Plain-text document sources

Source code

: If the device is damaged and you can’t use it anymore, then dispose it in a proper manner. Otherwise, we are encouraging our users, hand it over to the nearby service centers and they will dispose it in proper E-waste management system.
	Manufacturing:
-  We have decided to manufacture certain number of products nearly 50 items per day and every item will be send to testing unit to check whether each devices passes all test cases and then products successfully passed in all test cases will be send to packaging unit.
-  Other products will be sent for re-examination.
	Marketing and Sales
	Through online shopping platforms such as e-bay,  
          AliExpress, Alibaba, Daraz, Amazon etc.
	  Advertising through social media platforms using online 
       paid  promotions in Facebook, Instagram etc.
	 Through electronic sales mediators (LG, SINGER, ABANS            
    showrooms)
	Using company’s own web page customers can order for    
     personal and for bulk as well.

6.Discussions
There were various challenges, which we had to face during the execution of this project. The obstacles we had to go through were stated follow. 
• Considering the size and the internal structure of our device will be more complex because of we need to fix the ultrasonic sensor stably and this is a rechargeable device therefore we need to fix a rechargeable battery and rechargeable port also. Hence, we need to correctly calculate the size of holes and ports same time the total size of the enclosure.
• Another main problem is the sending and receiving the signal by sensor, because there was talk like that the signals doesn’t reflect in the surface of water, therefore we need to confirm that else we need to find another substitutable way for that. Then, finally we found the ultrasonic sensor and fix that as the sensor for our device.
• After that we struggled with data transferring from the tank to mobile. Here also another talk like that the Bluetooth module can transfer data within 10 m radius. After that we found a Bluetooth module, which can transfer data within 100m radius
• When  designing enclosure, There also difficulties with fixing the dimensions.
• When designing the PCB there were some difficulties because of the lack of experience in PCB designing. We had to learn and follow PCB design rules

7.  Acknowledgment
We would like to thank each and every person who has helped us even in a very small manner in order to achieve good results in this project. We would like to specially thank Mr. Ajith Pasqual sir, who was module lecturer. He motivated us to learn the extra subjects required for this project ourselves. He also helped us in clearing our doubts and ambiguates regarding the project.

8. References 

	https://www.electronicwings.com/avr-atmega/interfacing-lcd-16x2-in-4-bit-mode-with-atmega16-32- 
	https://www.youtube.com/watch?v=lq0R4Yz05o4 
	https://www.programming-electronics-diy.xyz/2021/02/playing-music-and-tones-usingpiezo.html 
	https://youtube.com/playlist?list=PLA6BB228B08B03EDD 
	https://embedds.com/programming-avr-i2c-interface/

## Your goal
Reproduce the lines of the records that start at the line containing "6.Discussions" and end at the line containing "of the enclosure.", including both of those lines.

## Response below
6.Discussions
There were various challenges, which we had to face during the execution of this project. The obstacles we had to go through were stated follow. 
• Considering the size and the internal structure of our device will be more complex because of we need to fix the ultrasonic sensor stably and this is a rechargeable device therefore we need to fix a rechargeable battery and rechargeable port also. Hence, we need to correctly calculate the size of holes and ports same time the total size of the enclosure.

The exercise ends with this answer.